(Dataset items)
= Beginning of Section =

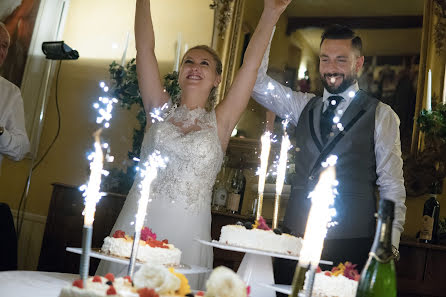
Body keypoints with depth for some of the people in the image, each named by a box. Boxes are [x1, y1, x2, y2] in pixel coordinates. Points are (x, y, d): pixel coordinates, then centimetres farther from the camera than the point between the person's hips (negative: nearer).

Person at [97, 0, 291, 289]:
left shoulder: (219, 123, 5)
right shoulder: (161, 110, 8)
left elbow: (251, 65, -1)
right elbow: (145, 49, 4)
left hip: (186, 234, -1)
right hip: (136, 225, 1)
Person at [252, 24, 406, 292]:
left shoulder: (381, 115, 2)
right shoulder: (304, 106, 13)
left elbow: (392, 186, 0)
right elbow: (257, 83, 4)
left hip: (351, 241, -3)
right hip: (295, 235, 3)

= End of Section =

What the task requires
Find every line in the records that has the word "right". Copy those lines.

Finished task
right shoulder: (161, 110, 8)
right elbow: (145, 49, 4)
right hip: (136, 225, 1)
right shoulder: (304, 106, 13)
right elbow: (257, 83, 4)
right hip: (295, 235, 3)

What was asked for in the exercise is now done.